Technical architecture

  • Frontend: Next.js, self-hosted via Docker on LXC 201 (deployment-pve).
  • Backend: self-hosted PocketBase, collection schema and API rules versioned in the repo and documented in the wiki.
  • Email: Resend, with verified DNS, an API key in the LXC's .env, and a smoke-test path that's been exercised end-to-end.
  • Public surface: spiceshelf.app behind Cloudflare Tunnel.
  • Operational layer: waitlist runbook covers PocketBase env, admin auth, container health, and the unique-constraint failure mode. The runbook is the difference between "the site is down" and "the site is down for exactly this reason and here's the recovery."

Design and brand

The visual system reads warm and a little ornate without tipping into kitsch.
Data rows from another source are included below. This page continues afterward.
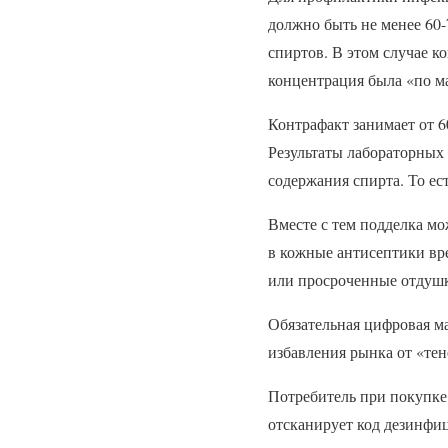
должно быть не менее 60-
спиртов. В этом случае к
концентрация была «по ма
Контрафакт занимает от 
Результаты лабораторных
содержания спирта. То ес
Вместе с тем подделка мо
в кожные антисептики вр
или просроченные отдуш
Обязательная цифровая ма
избавления рынка от «тен
Потребитель при покупке 
отсканирует код дезинфи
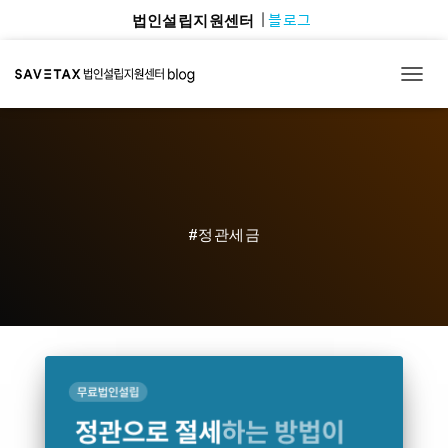
블로그
법인설립지원센터
TOGG
#정관세금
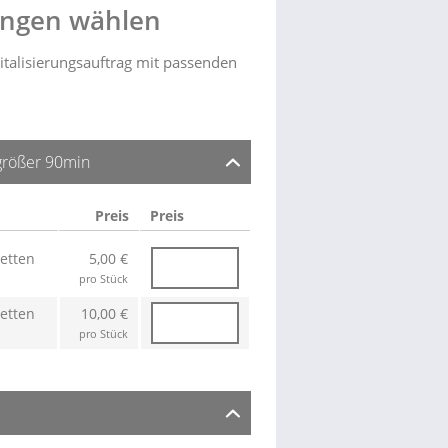
ungen wählen
italisierungsauftrag mit passenden
größer 90min
Preis
Preis
etten
5,00 €
pro Stück
etten
10,00 €
pro Stück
Cinzel for display headlines, Cinzel Decorative for select accents, Inter carrying all the body weight so the page stays readable. The palette runs parchment to gold to deep crimson; the heat ramp is the palette extension, not a separate system. Motion is deliberately calm — the hero doesn't shout.

The voice is short, sensory, and reader-insider: imperative verbs, pepper / heat / spice metaphors used load-bearingly rather than decoratively.

Current status

  • Live waitlist at spiceshelf.app.
  • Brand system, product concept, marketing plan, waitlist backend, and transactional email all defined and operational.
  • None of the five product pillars built yet — that's the next phase, gated on waitlist signal.

What I would do next

  • Run the launch / channel plan: Instagram first, then TikTok, with the dimensions and cadence already documented.
  • Pick the first pillar based on what the waitlist responds to. PepperScale alone (the simplest, the most distinctive) is the leading candidate.
  • Tighten the open product questions: free vs paid tiers, and whether DogEar requires book-text integration or stays manual (that's the largest architectural fork ahead).
  • Move the deployment cutover the rest of the way onto Cloudflare Tunnel.

Proof

  • Live site: spiceshelf.app
  • A brand snapshot (palette, type, heat ramp) and a waitlist-flow screenshot are still being prepared for this page; they will land here without changing the status above.